Gold fell to a more than two-week low on Monday as investors preferred the safety of the dollar, with the currency underpinned by robust economic reports out of the United States, even as geopolitical risks and trade tensions persist.
Spot gold was steady at $1,277.86 an ounce at 1210 GMT, having touched $1,273.22 for its lowest since May 3.
U.S. gold futures were also little changed at $1,276.50.
"Trend is bearish for gold. Money is going into equities and the dollar as well. Dollar remains a primary investment and, despite the fall in equities, there is no fear of a further fall, and that's also attracting investments," said Jigar Trivedi, a commodities analyst at Mumbai-based Anand Rathi Shares & Stock Brokers.
The dollar index firmed near a two-week high, extending gains after strong U.S. housing data and a report pointing to lower unemployment helped the U.S. currency to mark its biggest weekly rise last week since early March.
Renewed U.S.-China trade fears have also helped the dollar to mimic its trajectory from last year, when it was preferred to gold as a perceived safe-haven asset.
Adding to the trade worries between the United States and China, Google confirmed a Reuters report stating that it had suspended some business with Chinese tech giant Huawei.

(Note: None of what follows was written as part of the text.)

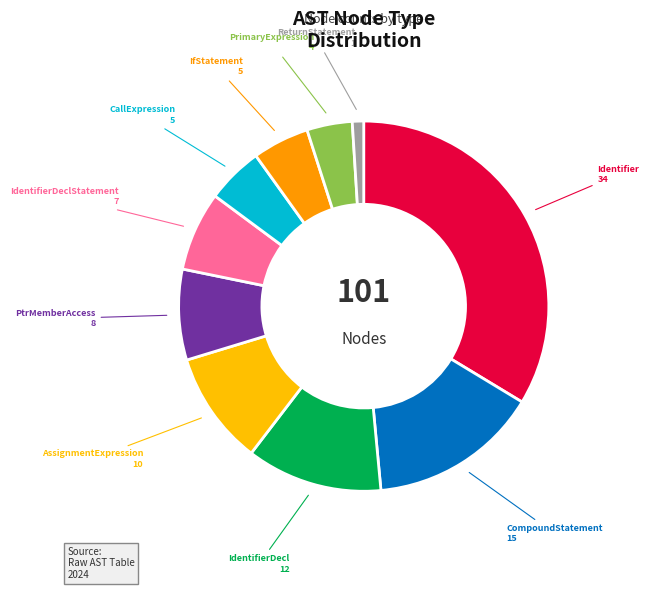

Is it true that CompoundStatement is 15% of the pie?

True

In the Middle East, Iran was served a new warning by U.S. President Donald Trump, who tweeted that if the country wanted to fight, that would be Iran's "official end".
But Trivedi noted that investment demand for gold has failed to pick up. "Even with geopolitical tensions, no safe-haven demand has emerged," he said.
On the technical front, gold's break below key levels and failure to move above $1,300 is seen as a bearish sign, analysts said.
"For gold, $1,265 is now a critical support that must hold. A daily close below that region implies a much deeper correction could be imminent," OANDA analyst Jeffrey Halley said in a note.
Meanwhile, holdings of SPDR Gold Trust, the world's largest gold-backed exchange-traded fund, rose 0.4% to 736.17 tonnes on Friday.
Hedge funds and money managers, meanwhile, raised their net long positions in COMEX gold in the week to May 14, the U.S. Commodity Futures Trading Commission (CFTC) said on Friday.
Among other metals, silver was up 0.2% at $14.42 an ounce, having touched a more than five-month low at $14.33.
Platinum rose 0.4% to $816.55 and palladium was up 0.4% at $1,315.18.